Come September, you’ll see them on the turf at Sam Boyd Stadium, sweating their butts off in UNLV’s signature scarlet and gray, giving their everything for the screaming crowd. No, this isn’t Rebels football—it’s UNLV’s Star of Nevada Marching Band.
This week, the band students take the practice field for the first time, so we tapped professor of music Anthony LaBounty, UNLV’s associate director of bands, to talk about this season’s field shows, new gameday performance elements and how one of the Killers was smashing cymbals before “Mr. Brightside” hit the airwaves.
The marching band often plays popular music. What are you playing this year? Most of the popular favorites are things that we do when we feature the Scarlet Dance Line. This year we’ll do several shows. The first show out of the chute at the Arizona game basically will be a spy theme, so we’re going with 007, Austin Powers, "Mission: Impossible," those types of themes. That’ll service for the first three games, actually.
What else do you have planned for this season? We also do a veterans’ salute, typically in early November around Veteran’s Day, which has become probably the most well-received show of all because everyone’s got a family member that’s been in the military. And we feature the music from all five branches—Army, Air Force, Navy, Marines, Coast Guard. It’s basically a throwback to the 1950s and ’60s where you did picture shows on the field. So the band will form a big airplane for the Air Force and a big eagle for the United States Army theme, and maybe the anchor for the United States Navy.
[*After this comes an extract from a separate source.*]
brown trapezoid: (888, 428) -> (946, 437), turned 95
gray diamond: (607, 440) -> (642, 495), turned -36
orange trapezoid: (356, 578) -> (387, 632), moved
We’re going to do a Michael Jackson tribute show. That’s for our very last game, on Nov. 30.
Aside from Sam Boyd Stadium, where else has the band played around town? One of the things that we did back in November was performing with the 2012 "American Idol" winner, Phillip Phillips. He was the keynote performer at the NASCAR Sprint Cup Series Awards banquet, which is televised on the Speed network. They asked us to perform [“Home”] with him. There’s a section in the song where the drums are playing, and so of course, it worked out perfectly to have 25 of our drumline guys come in and help bring in some more pageantry to the performance. A year or two ago we were asked to be on "Live with Regis and Kelly"—that was before Regis retired.
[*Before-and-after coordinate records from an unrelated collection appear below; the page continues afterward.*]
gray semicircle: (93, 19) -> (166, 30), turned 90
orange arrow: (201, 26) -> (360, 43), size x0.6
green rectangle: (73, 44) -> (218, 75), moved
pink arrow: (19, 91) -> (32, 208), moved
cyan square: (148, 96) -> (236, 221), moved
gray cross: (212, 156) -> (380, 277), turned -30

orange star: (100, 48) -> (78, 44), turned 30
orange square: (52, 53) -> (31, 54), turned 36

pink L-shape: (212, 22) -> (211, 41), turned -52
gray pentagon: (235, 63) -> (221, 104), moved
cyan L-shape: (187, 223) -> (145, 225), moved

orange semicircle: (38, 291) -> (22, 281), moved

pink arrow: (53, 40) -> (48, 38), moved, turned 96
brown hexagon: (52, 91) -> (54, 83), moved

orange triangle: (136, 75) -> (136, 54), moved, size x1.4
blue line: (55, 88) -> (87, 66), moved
I heard Ronnie Vannucci from the Killers was in the marching band. Is that true? He played cymbals, and he was very dedicated. And in fact, he’d always say, “Hey, come see my band, come see my band.” We’d come back after a long day at the stadium after games, and he’d be in the practice room until 2, 3 in the morning. He was very dedicated. He pursued his dream and he’s living it.
You’ve been at UNLV 26 years. Is there a particular memory that stands out? It’s unfortunate, but it has to do with my memory of a show that we did right after 9/11. We had a game that was scheduled against BYU at that time and they postponed the game for obvious reasons, and then the athletic department rescheduled it. Our colleagues up at BYU were bringing their band to the game, and so we asked them if they wanted to have a joint show, paying tribute to the members of our law enforcement and fire and rescue, and also paying tribute to those who lost their lives and of course the family members. We did that together, both bands on the field. We got gigantic American flags and we designed the show … and it was awesome. Unfortunately, it was in tribute to something as awful as that, but people came together and it was pretty special.
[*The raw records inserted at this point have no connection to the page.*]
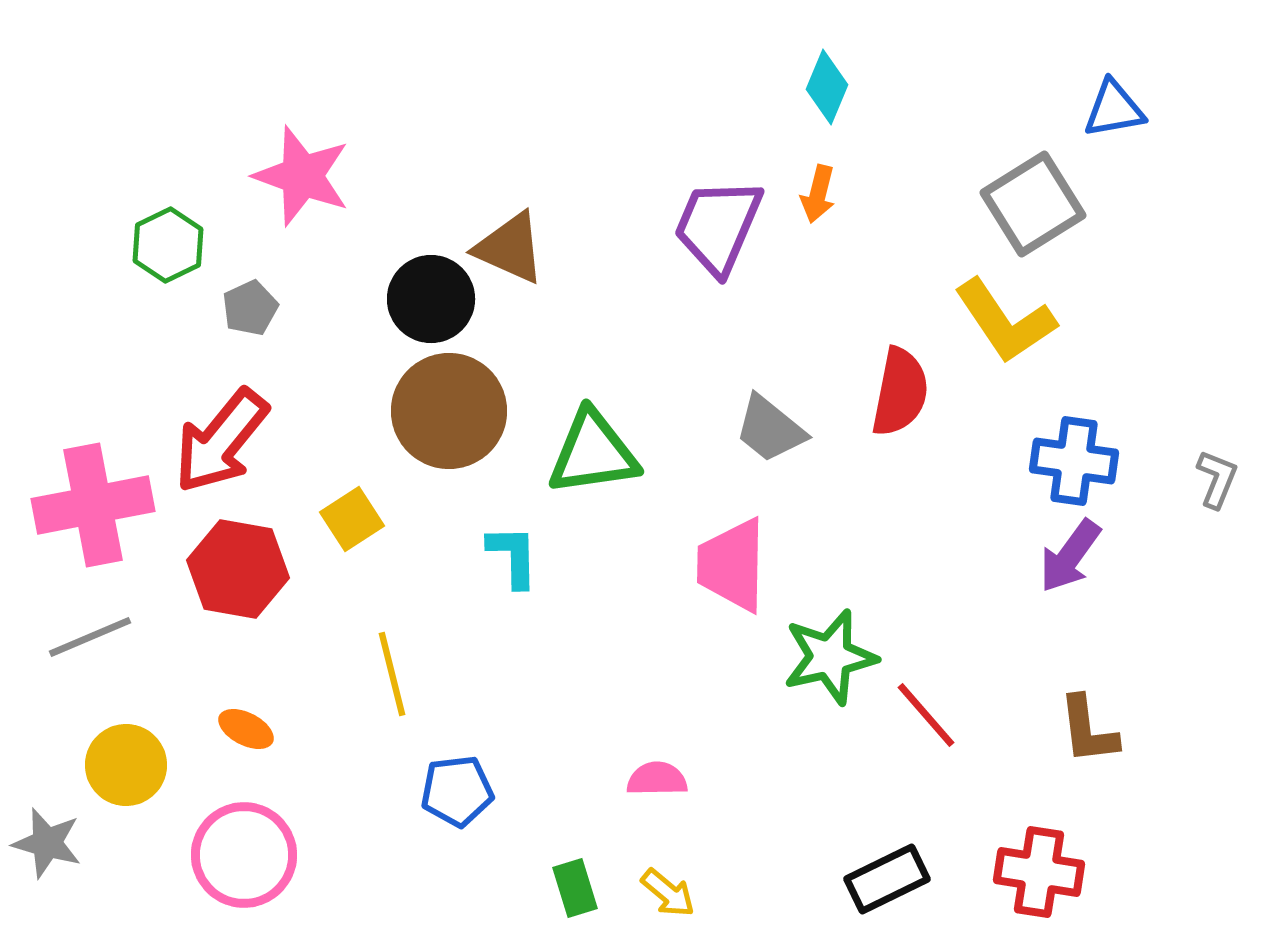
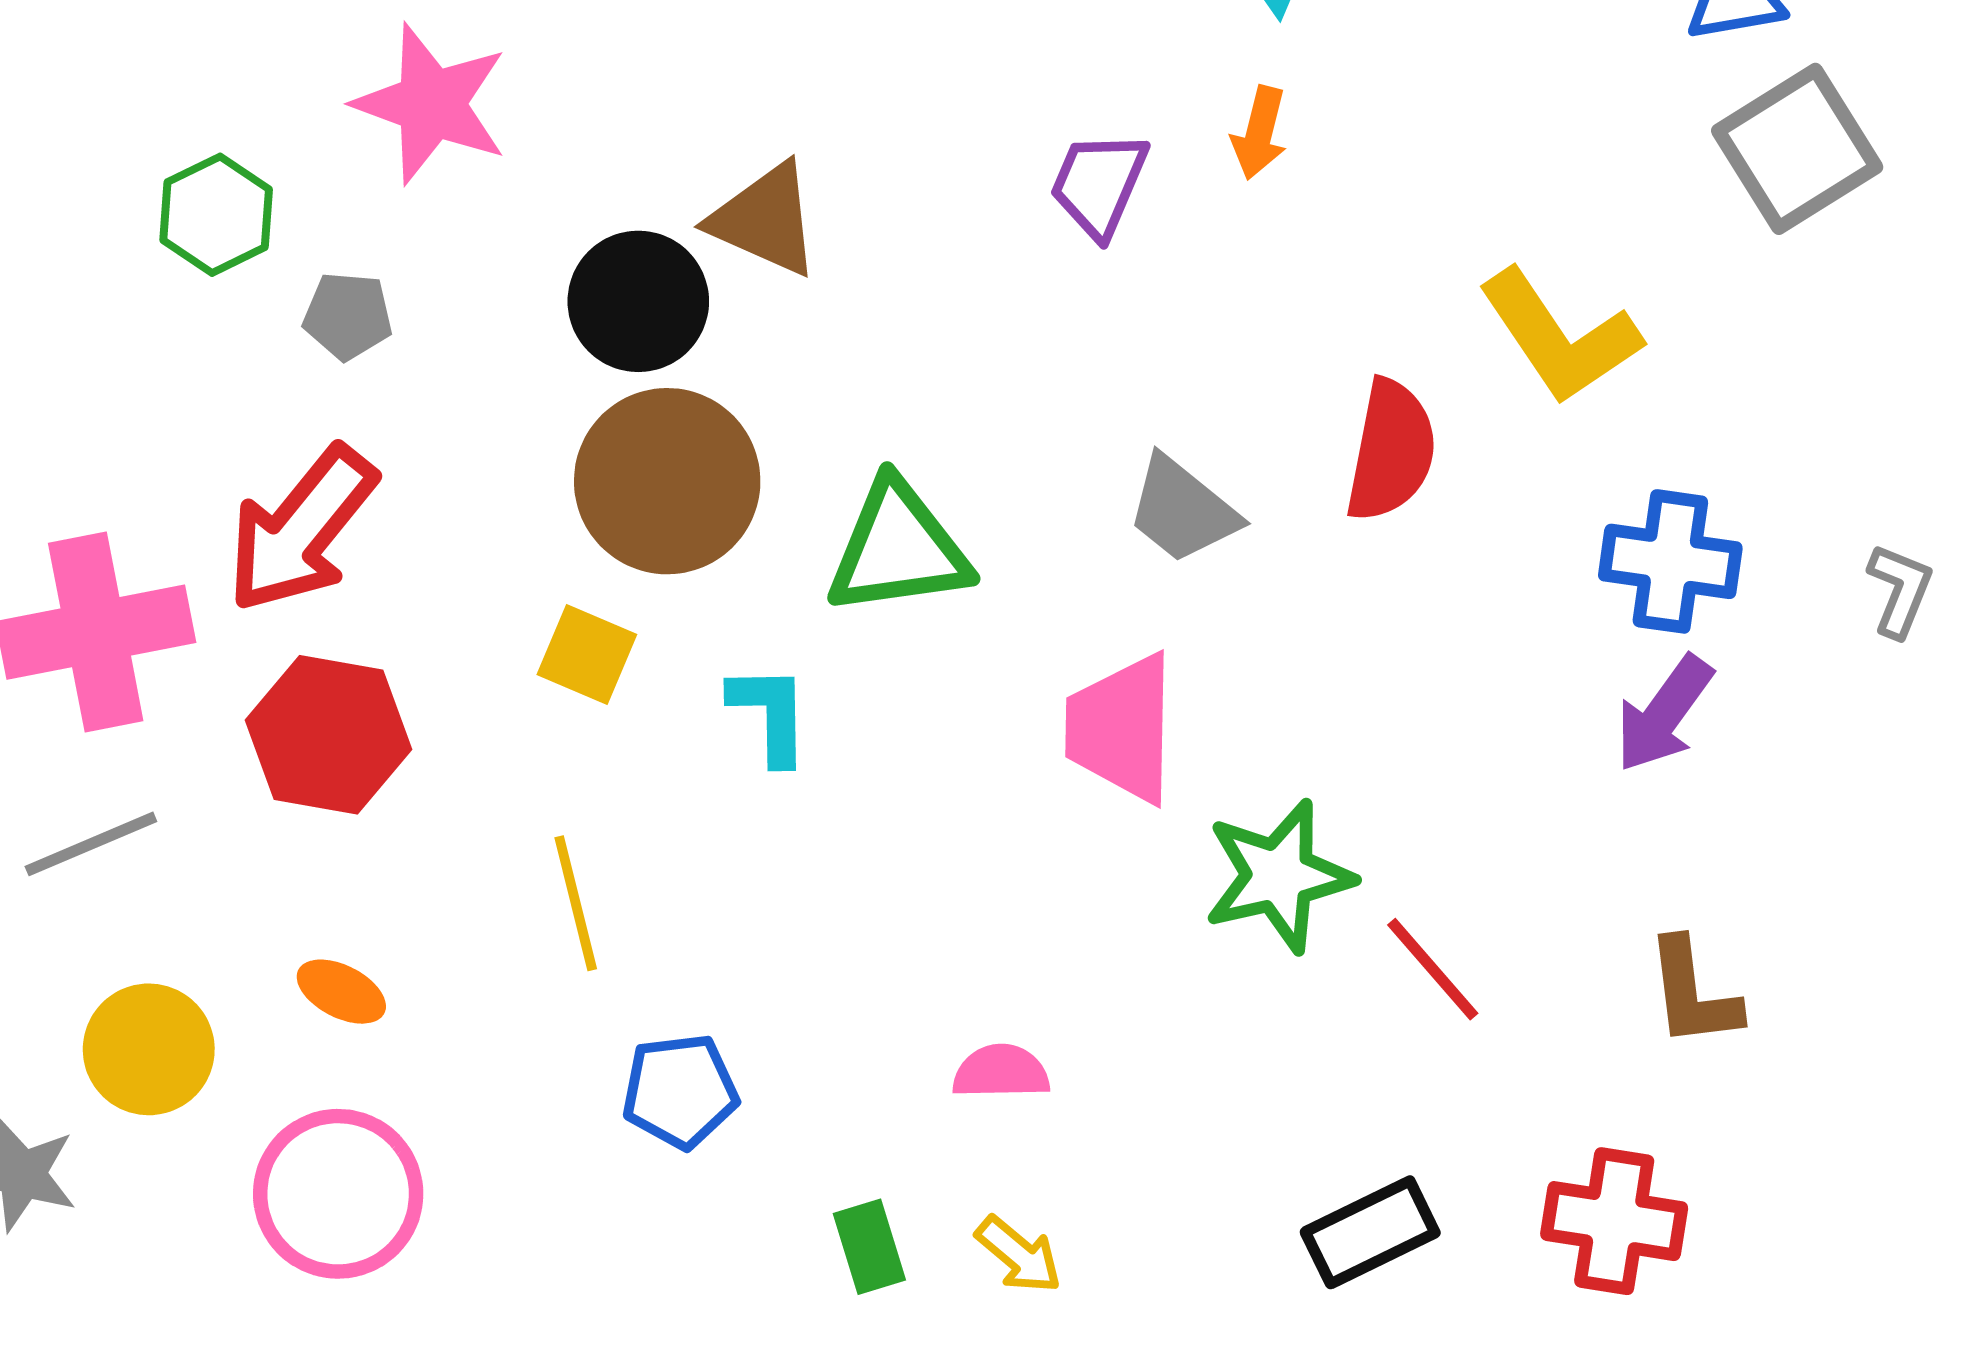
gray square: (1033, 204) -> (1797, 149), moved
purple trapezoid: (718, 226) -> (1099, 184), size x0.7
gray pentagon: (250, 308) -> (348, 316), turned 30
yellow square: (352, 519) -> (587, 655), moved, turned -34

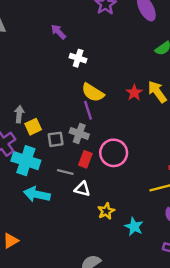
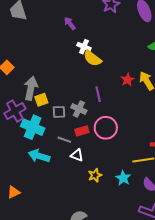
yellow semicircle: (93, 93) -> (92, 58), moved
purple line: (88, 110) -> (98, 94), moved
gray arrow: (19, 114) -> (31, 88), size x1.6
red rectangle: (85, 159) -> (82, 131), turned 48
cyan star: (134, 227) -> (123, 178), moved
Is the band doing anything new and different this season? We’re going to do some other things with the band where we send out a smaller contingent throughout the stadium to play and hopefully get the crowd excited about what’s going on out on the field. Because in the end, our job—and we love it—is to get Rebels fans excited about Rebels football. The show is really about football; it’s not about us.
The season home opener on September 7 is against Arizona, one of your alma maters. Any conflicting feelings there? Listen, I’m a Rebel through and through. Yes, I appreciate my alma mater, and it’s a really good school, and I learned a lot, but you know what? I’ve now lived here longer than I’ve lived anywhere. I’m 50 years old; I’ve been here 26 years and I’m rootin’ for the Rebels—and I’ll be doing that until there’s double zeros at that game. And like I said, that’s no disrespect to my alma mater, but I hope they lose to the Rebels, and that’s how it’s going to be.